:: DOCUMENT SECTION ::
- - - -
As far as how this new incarnation of the program relates to cooperatives, Beer and Zanjirian explain: “While we continue to await guidance from the Small Business Administration (SBA) on several key items - including if cooperatives, which are now eligible entities - have to prove a 25% reduction in their gross revenues to apply for this round, even though it will be their first draw.” In the meantime, they suggest potentially eligible co-op corporations use the steps below to gather information and be prepared as potential PPP clients, both as first and second draw applicants:

Steps to Take Now

  1. Co-op managing agents should gather a list of any client buildings wishing to apply for funds. That list should include a contact name, phone, and email for each building’s board. Boards applying for loans should be prepared to show quarter-over-quarter or year-over-year financial reports demonstrating that the building or community has experienced a 25% reduction of its gross revenues. Audited reports will be requested upon loan forgiveness if available.
  2. Managers and/or boards should confirm that the co-op’s bylaws and lender (if the corporation has an underlying mortgage), allows for them to apply for a PPP Loan
  3. Borrowers must confirm that a board member is willing to apply and attest to all language in the application (click here to view the full document: https://home.treasury.gov/system/files/136/PPP-Borrower-Application-Form.pdf). Even if the co-op isn’t required to prove a 25% revenue loss, the board must still make a good faith certification that: (a)  the uncertainty of the current economic conditions makes the loan necessary to support the ongoing operations of the co-op, (b) that funds will be used to retain workers and maintain payroll or make mortgage payments, lease payments and utility payments, and (c) that the co-op does not have an application pending for and/or has not received a duplicative loan.
  4. The board and/or manager should calculate 2.5 months average payroll for the co-op. The formula for calculating how much funding your building is complex, so it’s highly advisable to work with your accountant on this calculation, as well as on determining any other benefits that may be included.  940 & 941forms are preferred reports but if you have a PEO or third-party payroll provider who cannot provide these for you by building, you can use other payroll reports that show this information.
- - - -
:: YOUR ASSIGNMENT ::
In the co-op PPP loan steps, how many months of average payroll should the board or manager calculate? These rows come from a separate source.

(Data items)
- - - -
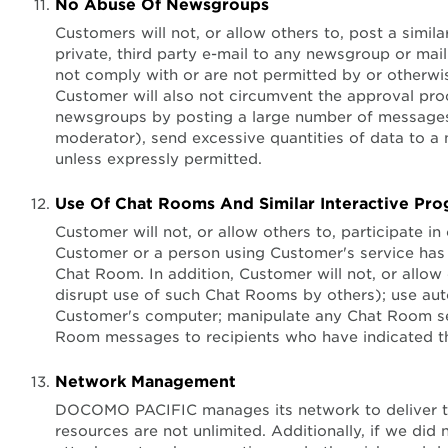
No Abuse Of Newsgroups
Customers will not, or allow others to, post a simila
private, third party e-mail to any newsgroup or mail
not comply with or are not permitted by or otherwis
Customer will also not circumvent the approval pro
newsgroups by posting a large number of messages 
moderator), send excessive quantities of data to a
unless expressly permitted.
Use Of Chat Rooms And Similar Interactive Pr
Customer will not, or allow others to, participate i
Customer or a person using Customer's service has b
Chat Room. In addition, Customer will not, or allow
disrupt use of such Chat Rooms by others); use aut
Customer's computer; manipulate any Chat Room serve
Room messages to recipients who have indicated thei
Network Management
DOCOMO PACIFIC manages its network to deliver the
resources are not unlimited. Additionally, if we di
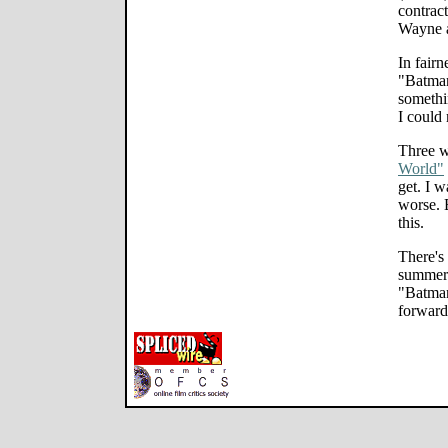
contract
Wayne a
In fairn
"Batman
somethin
I could
Three w
World"
get. I 
worse. B
this.
There's
summer 
"Batman
forward 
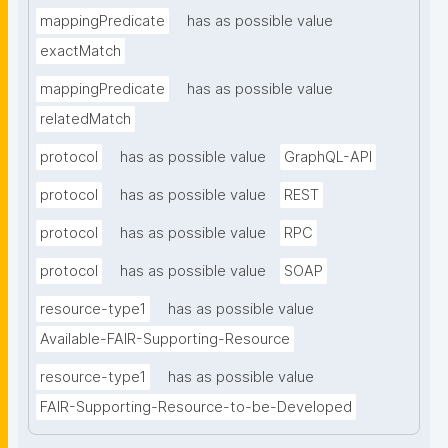
mappingPredicate
has as possible value
exactMatch
mappingPredicate
has as possible value
relatedMatch
protocol
has as possible value
GraphQL-API
protocol
has as possible value
REST
protocol
has as possible value
RPC
protocol
has as possible value
SOAP
resource-type1
has as possible value
Available-FAIR-Supporting-Resource
resource-type1
has as possible value
FAIR-Supporting-Resource-to-be-Developed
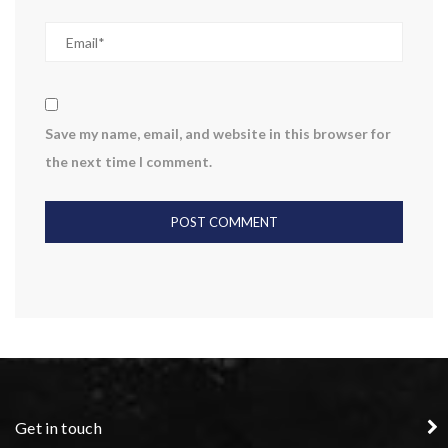
Save my name, email, and website in this browser for
the next time I comment.
Get in touch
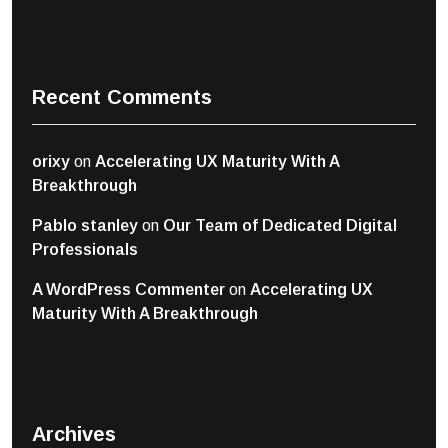
Recent Comments
orixy
on
Accelerating UX Maturity With A
Breakthrough
Pablo stanley
on
Our Team of Dedicated Digital
Professionals
A WordPress Commenter
on
Accelerating UX
Maturity With A Breakthrough
Archives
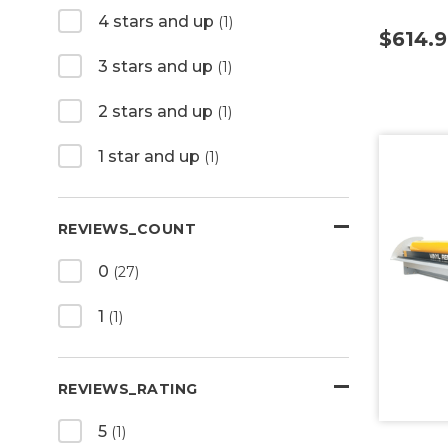
4 stars and up
(1)
$614.
3 stars and up
(1)
2 stars and up
(1)
1 star and up
(1)
REVIEWS_COUNT
0
(27)
1
(1)
REVIEWS_RATING
5
(1)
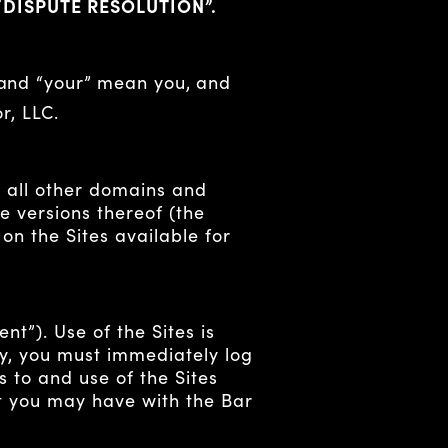
“DISPUTE RESOLUTION”.
 and “your” mean you, and
r, LLC.
 all other domains and
 versions thereof (the
 on the Sites available for
t”). Use of the Sites is
icy, you must immediately log
s to and use of the Sites
t you may have with the Bar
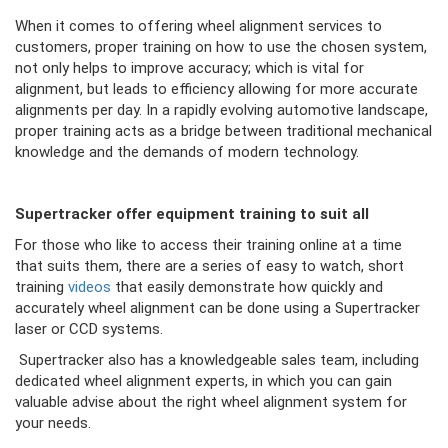
When it comes to offering wheel alignment services to
customers, proper training on how to use the chosen system,
not only helps to improve accuracy; which is vital for
alignment, but leads to efficiency allowing for more accurate
alignments per day. In a rapidly evolving automotive landscape,
proper training acts as a bridge between traditional mechanical
knowledge and the demands of modern technology.
Supertracker offer equipment training to suit all
For those who like to access their training online at a time
that suits them, there are a series of easy to watch, short
training
videos
that easily demonstrate how quickly and
accurately wheel alignment can be done using a Supertracker
laser or CCD systems.
Supertracker also has a knowledgeable sales team, including
dedicated wheel alignment experts, in which you can gain
valuable advise about the right wheel alignment system for
your needs.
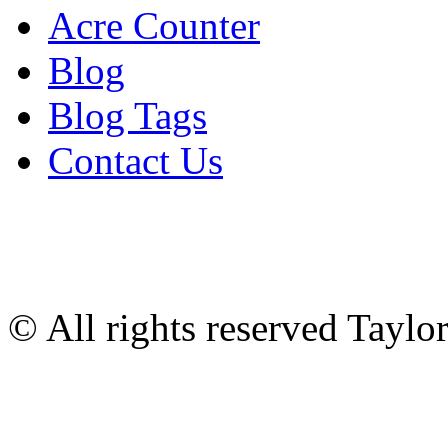
Acre Counter
Blog
Blog Tags
Contact Us
© All rights reserved Tayl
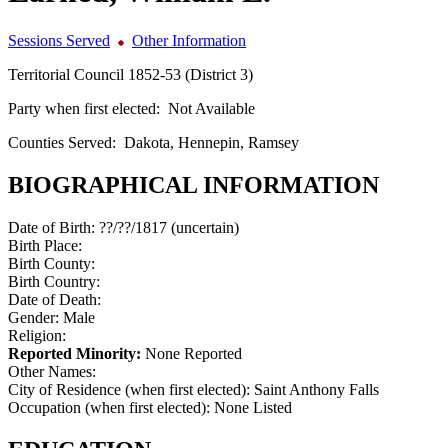
Sessions Served
Other Information
Territorial Council 1852-53 (District 3)
Party when first elected:
Not Available
Counties Served:
Dakota, Hennepin, Ramsey
BIOGRAPHICAL INFORMATION
Date of Birth:
??/??/1817 (uncertain)
Birth Place:
Birth County:
Birth Country:
Date of Death:
Gender:
Male
Religion:
Reported Minority:
None Reported
Other Names:
City of Residence (when first elected):
Saint Anthony Falls
Occupation (when first elected):
None Listed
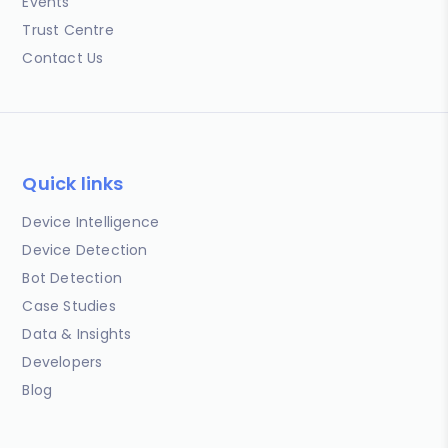
Events
Trust Centre
Contact Us
Quick links
Device Intelligence
Device Detection
Bot Detection
Case Studies
Data & Insights
Developers
Blog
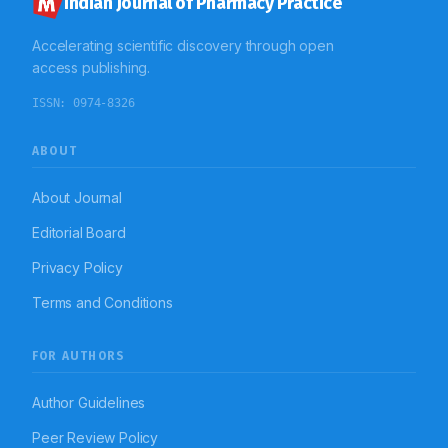
Indian Journal of Pharmacy Practice
Accelerating scientific discovery through open
access publishing.
ISSN:
0974-8326
ABOUT
About Journal
Editorial Board
Privacy Policy
Terms and Conditions
FOR AUTHORS
Author Guidelines
Peer Review Policy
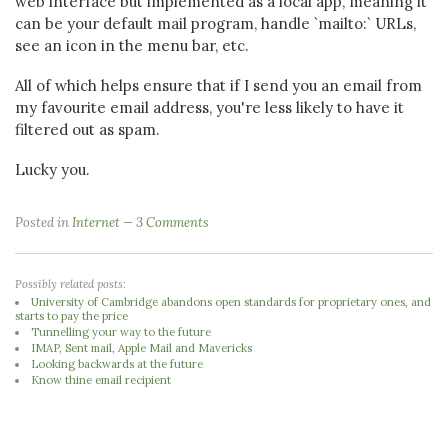
web interface but implemented as a local app, meaning it
can be your default mail program, handle `mailto:` URLs,
see an icon in the menu bar, etc.
All of which helps ensure that if I send you an email from
my favourite email address, you're less likely to have it
filtered out as spam.
Lucky you.
Posted in
Internet
3 Comments
Possibly related posts:
University of Cambridge abandons open standards for proprietary ones, and
starts to pay the price
Tunnelling your way to the future
IMAP, Sent mail, Apple Mail and Mavericks
Looking backwards at the future
Know thine email recipient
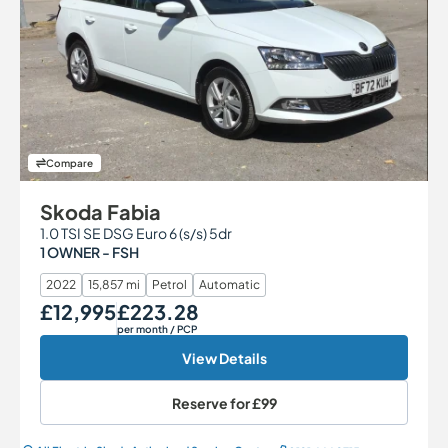
Compare
Skoda Fabia
1.0 TSI SE DSG Euro 6 (s/s) 5dr
1 OWNER - FSH
2022
15,857 mi
Petrol
Automatic
£12,995
£223.28
Our Price
Monthly Price
per month
/ PCP
View Details
Reserve for
£99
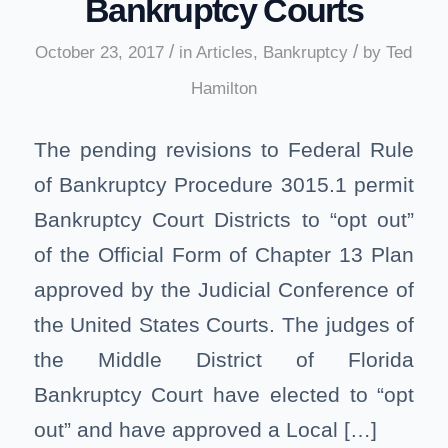
Bankruptcy Courts
/
/
October 23, 2017
in
Articles
,
Bankruptcy
by
Ted
Hamilton
The pending revisions to Federal Rule
of Bankruptcy Procedure 3015.1 permit
Bankruptcy Court Districts to “opt out”
of the Official Form of Chapter 13 Plan
approved by the Judicial Conference of
the United States Courts. The judges of
the Middle District of Florida
Bankruptcy Court have elected to “opt
out” and have approved a Local […]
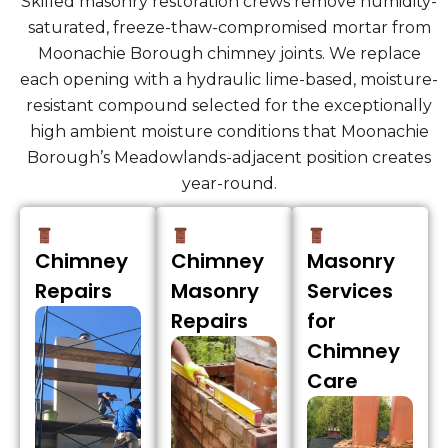
Skilled masonry restoration crews remove humidity-
saturated, freeze-thaw-compromised mortar from
Moonachie Borough chimney joints. We replace
each opening with a hydraulic lime-based, moisture-
resistant compound selected for the exceptionally
high ambient moisture conditions that Moonachie
Borough’s Meadowlands-adjacent position creates
year-round.
Chimney
Chimney
Masonry
Repairs
Masonry
Services
Repairs
for
Chimney
Care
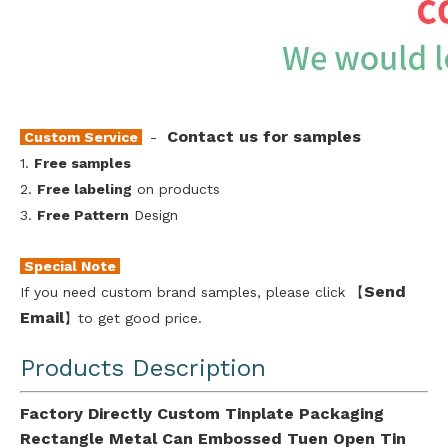
Contact us for samples
Custom Service
-
1.
Free samples
2.
Free labeling
on products
3.
Free Pattern
Design
Special Note
Send
If you need custom brand samples, please click 【
Emai
l
】to get good price.
Products Description
Factory Directly Custom Tinplate Packaging
Rectangle Metal Can Embossed Tuen Open Tin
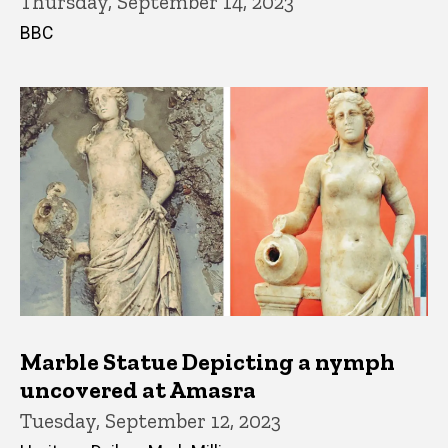
Thursday, September 14, 2023
BBC
Marble Statue Depicting a nymph
uncovered at Amasra
Tuesday, September 12, 2023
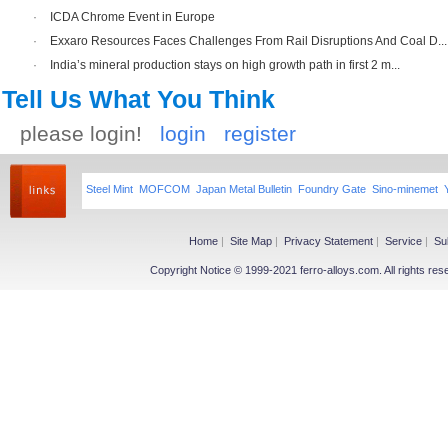
·
ICDA Chrome Event in Europe
·
Exxaro Resources Faces Challenges From Rail Disruptions And Coal D...
·
India’s mineral production stays on high growth path in first 2 m...
Tell Us What You Think
please login!
login
register
Steel Mint
MOFCOM
Japan Metal Bulletin
Foundry Gate
Sino-minemet
Home
|
Site Map
|
Privacy Statement
|
Service
|
Su
Copyright Notice © 1999-2021 ferro-alloys.com. All righ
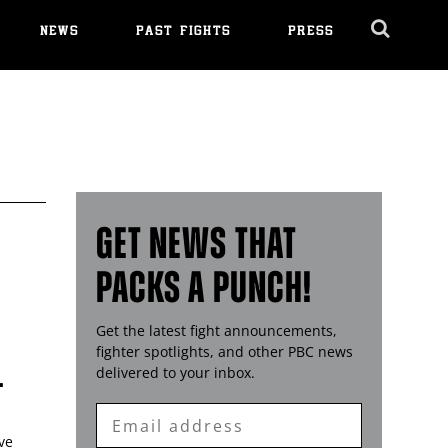
NEWS
PAST FIGHTS
PRESS
Cl
Ov
GET NEWS THAT
PACKS A PUNCH!
Get the latest fight announcements,
fighter spotlights, and other
PBC
news
L
delivered to your inbox.
Enter
Email
ve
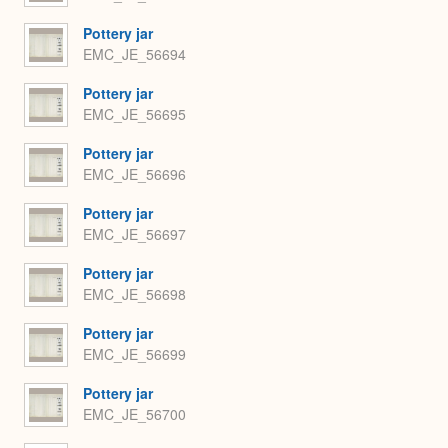
Pottery jar
EMC_JE_56694
Pottery jar
EMC_JE_56695
Pottery jar
EMC_JE_56696
Pottery jar
EMC_JE_56697
Pottery jar
EMC_JE_56698
Pottery jar
EMC_JE_56699
Pottery jar
EMC_JE_56700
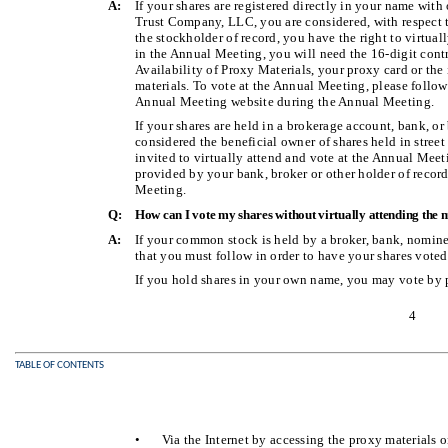
A:
If your shares are registered directly in your name with
Trust Company, LLC, you are considered, with respect to
the stockholder of record, you have the right to virtual
in the Annual Meeting, you will need the 16-digit cont
Availability of Proxy Materials, your proxy card or th
materials. To vote at the Annual Meeting, please follow 
Annual Meeting website during the Annual Meeting.
If your shares are held in a brokerage account, bank, or
considered the beneficial owner of shares held in street
invited to virtually attend and vote at the Annual Meet
provided by your bank, broker or other holder of record
Meeting.
Q:
How can I vote my shares without virtually attending the 
A:
If your common stock is held by a broker, bank, nominee
that you must follow in order to have your shares voted
If you hold shares in your own name, you may vote by 
4
TABLE OF CONTENTS
•
Via the Internet by accessing the proxy materials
- - - -
:: SOLUTION FOR THIS TASK ::
2.5 months